25/11/2013

Premila Vaghela: morta per un figlio non suo

I nostri media, quelli che plasmano l’opinione pubblica, continuano a celebrare “genitori” come Ricky Martin o Elton John, che hanno affittato uteri per avere figli, e tacciono in merito alle donne sfruttate fino alla morte da questo ignobile traffico

Non tutte le donne sfruttate fino alla morte – contrariamente a quel che si potrebbe pensare, oggi che si fa un gran parlare di femminicidio e violenze – fanno notizia.
Il nome di Premila Vaghela, ad esempio, ai più non dice e continua a non dire nulla. Eppure è un nome importante perché è un nome simbolo di uno sfruttamento criminale ma, stranamente, non sempre denunciato e percepito come tale dall’opinione pubblica. Premila, infatti, rientrava fra le centinaia, anzi migliaia di donne così povere da arrivare, pur di sopravvivere e mantenersi, a prostituire il proprio grembo vendendo il proprio figlio in cambio di danari fra l’altro insufficienti a cambiar loro la vita.
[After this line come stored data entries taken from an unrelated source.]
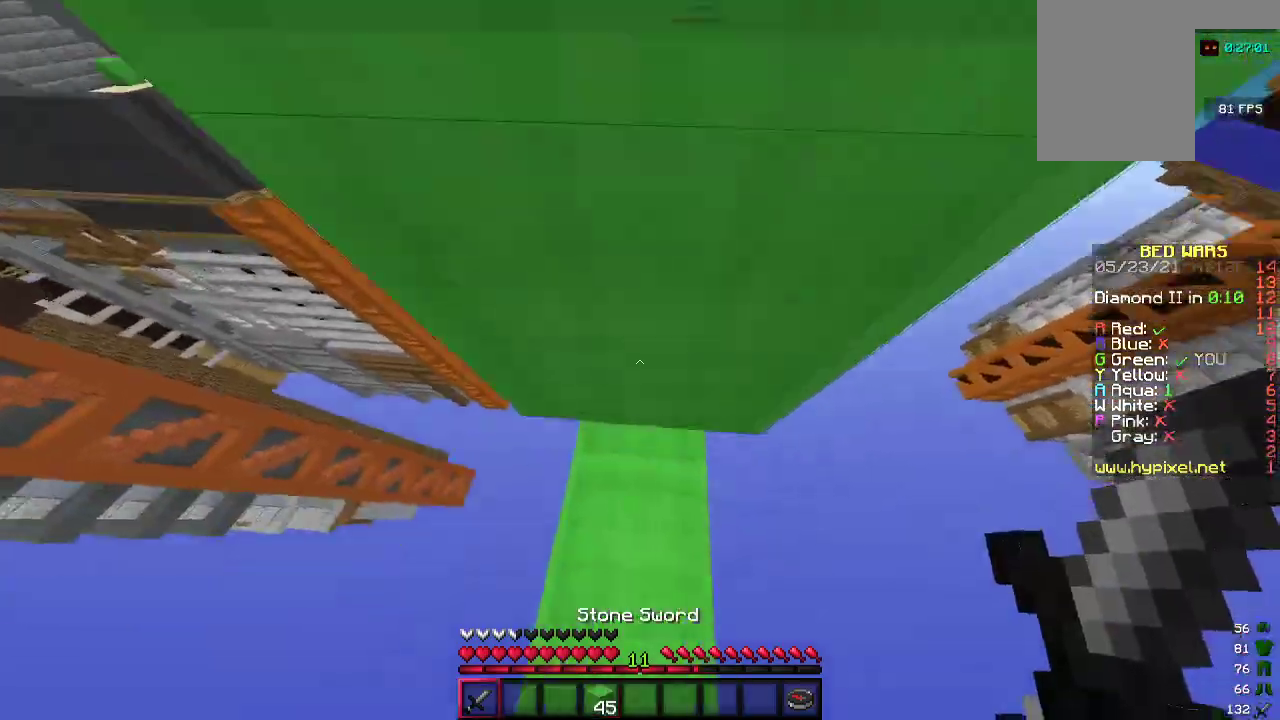
{"keys": [], "mouse": ["right"], "events": [[300, "s", "down"], [367, "mouse_right", "down"], [467, "s", "up"]]}
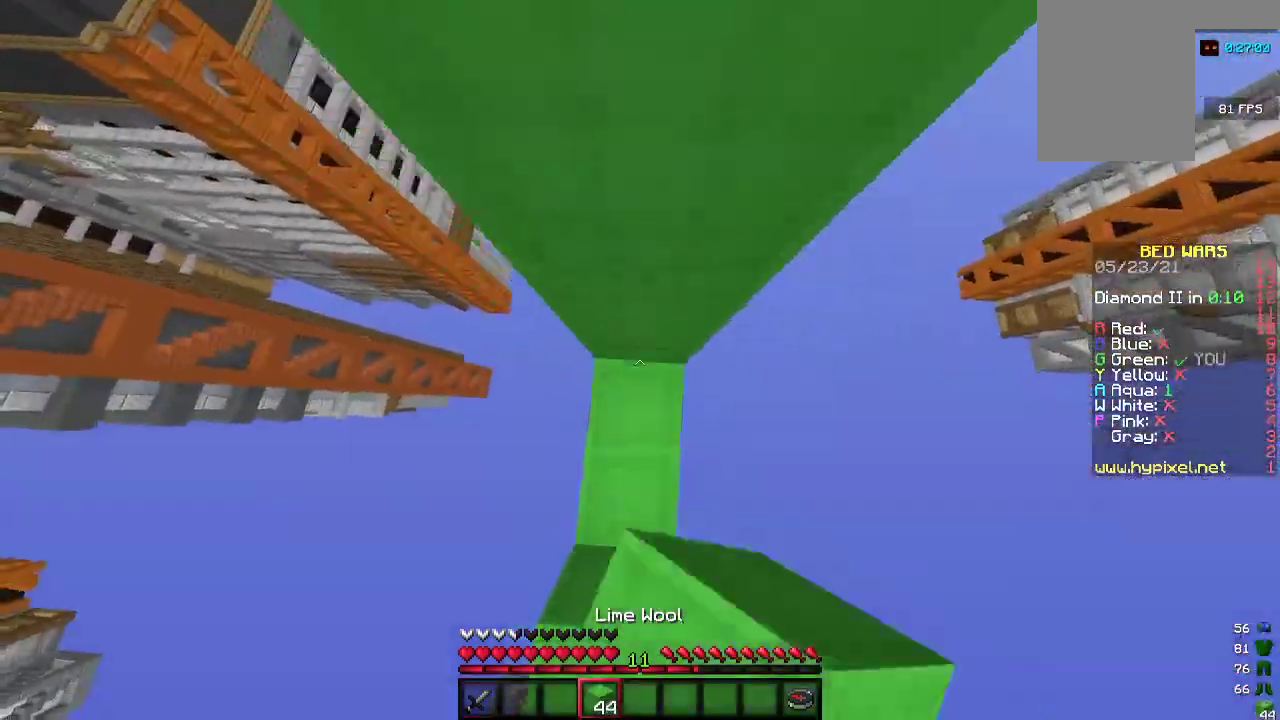
{"keys": ["w"], "mouse": ["right"], "events": [[133, "w", "down"]]}
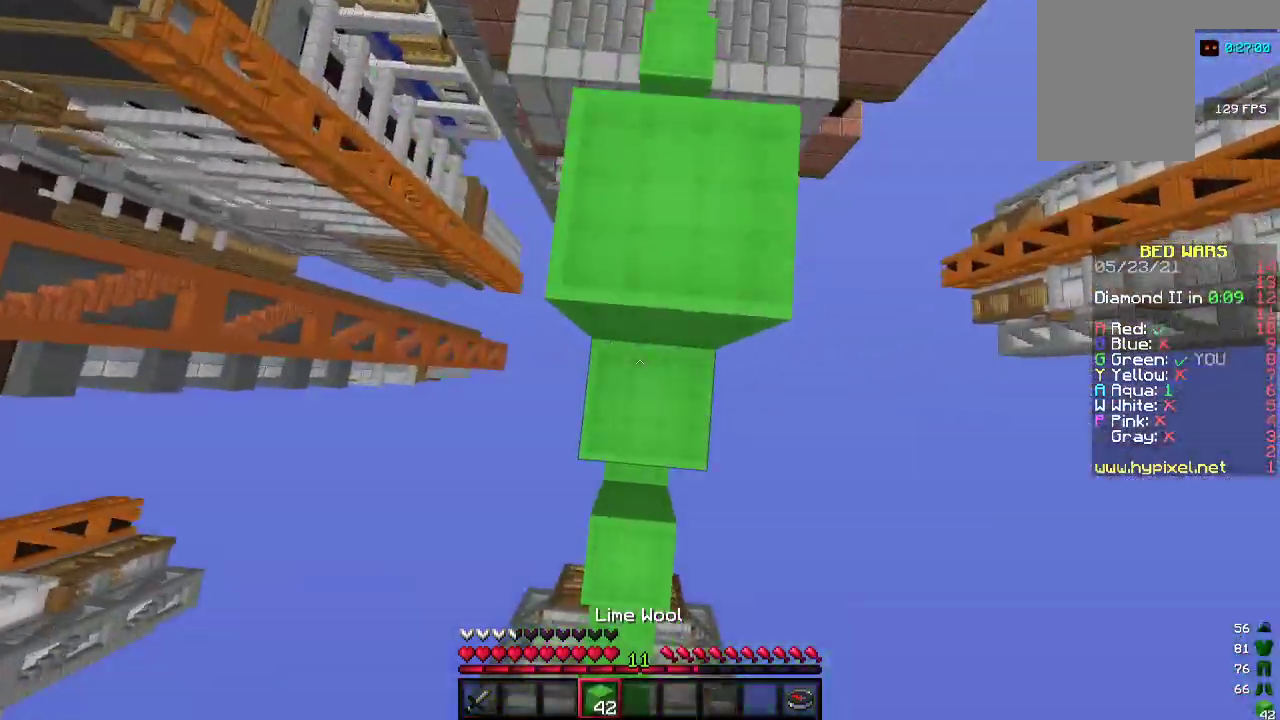
{"keys": ["w"], "mouse": [], "events": [[200, "mouse_right", "up"]]}
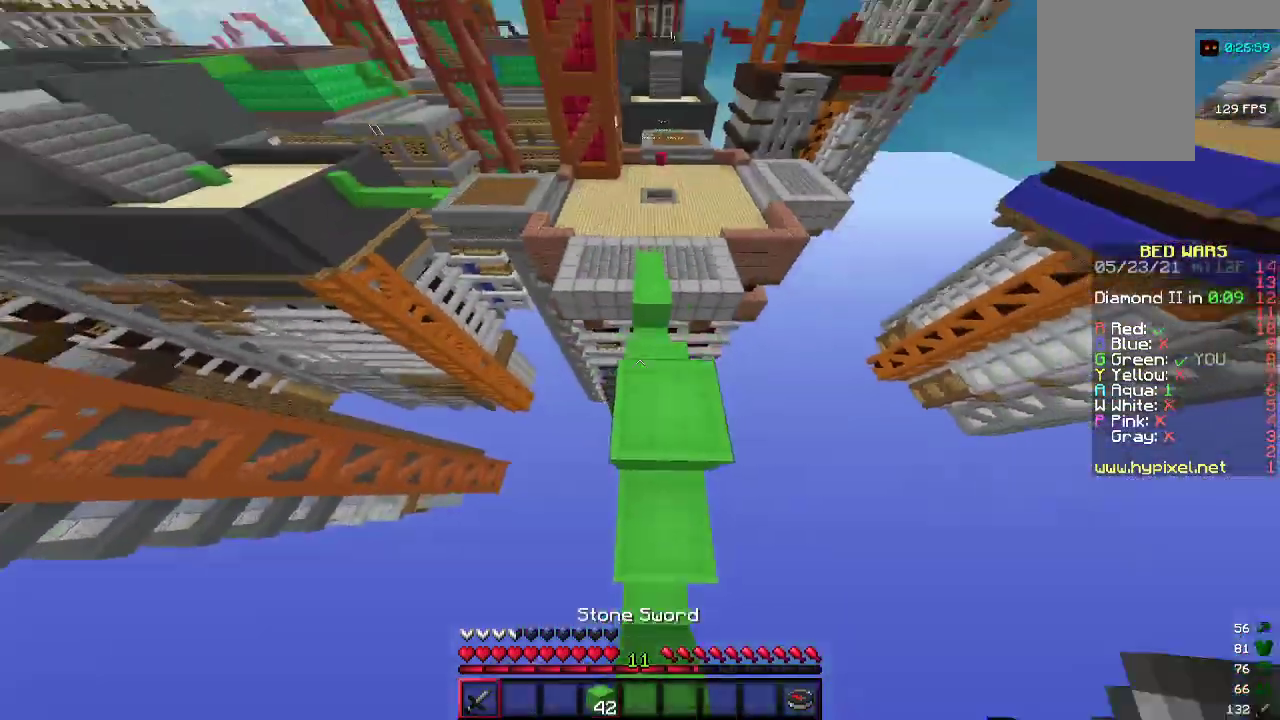
{"keys": ["w"], "mouse": [], "events": [[333, "d", "down"], [467, "d", "up"]]}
Trentenne, indiana, la donna faceva riferimento al Pulse Women’s Hospital, struttura privata presentata come sicura ed efficiente e che segue le madri surrogate ad Ahmedabad, nel Gujarat, stato dell’India occidentale. Da otto mesi portava in grembo un bimbo “commissionato” da una coppia americana quando, dopo aver accusato dei forti dolori, è stata immediatamente ricoverata nella locale unità di terapia intensiva prenatale. I tempi e la qualità del soccorso non sono stati dei migliori dato che, purtroppo, i medici non hanno saputo fare nulla contro il grave collasso cardiaco che la attanagliava, mentre il figlio, di appena 1,740 kg, è stato fatto nascere con parto cesareo e messo subito in incubazione. Diversamente da quanto sarebbe accaduto negli Stati Uniti o in Europa, si sono fatti in quattro per salvare il bambino, perché chissà quante migliaia di dollari valeva. Invece la vita della madre, che tutte le femministe del mondo proclamano essere una priorità, la salute della donna, di cui tutti gli abortisti del mondo urlano indignati l’intangibilità, qui non contano nulla. Ci hanno inculcato da più parti che la vita e la salute della madre valgono più del bambino (che non è “persona”, un grumo di cellule, ecc.) e invece la salute e la vita di Premila? Non è una donna anche lei? Solo dopo il parto indotto l’hanno portata in un ospedale adatto alla sua necessità, ed è stato troppo tardi: le autorità hanno avuto buon gioco nel sottolineare la presunta accidentalità del decesso.

Era il maggio 2012. Oggi, a distanza di oltre un anno, e soprattutto grazie alla rete, dove sono stati tradotti e divulgati alcuni articoli di stampa indiana sull’accaduto, la storia di Premila Vaghela inizia a essere conosciuta, anche se molto rimane da fare nella divulgazione e nel racconto della sua vicenda e di altre molto simili. Tantissime, infatti, sono le donne come Premila che subiscono uno sfruttamento che ha fatto dell’India l’Eldorado mondiale della maternità surrogata. Sfruttamento che non vi sarebbe – certamente non nelle proporzioni attuali, almeno – se coppie provenienti da altri Paesi non ricorressero in massa all’utero in affitto e se questo fosse adeguatamente denunciato. Certo, in moltissimi paesi la pratica è tuttora, fortunatamente, illegale. Ma finora un’operazione di denuncia decisa e sistematica non è ancora stata attuata ed è il caso di iniziare.

La memoria di Premila Vaghela, il dolore dei suoi familiari e il senso di giustizia che alberga in tutti coloro che condividono l’importanza della maternità come esperienza non commerciabile, e l’idea che il figlio sia un dono e non un diritto, non possono tollerare ulteriore silenzio. Basta con l’indifferenza rispetto a un dramma disumano e crescente, che però, a differenza di altri, è possibile fermare. Smettere di celebrare i “genitori” di figli commissionati a madri surrogate come Ricky Martin o Elton John, raccontando storie come quella di Premila, potrebbe essere un buon inizio.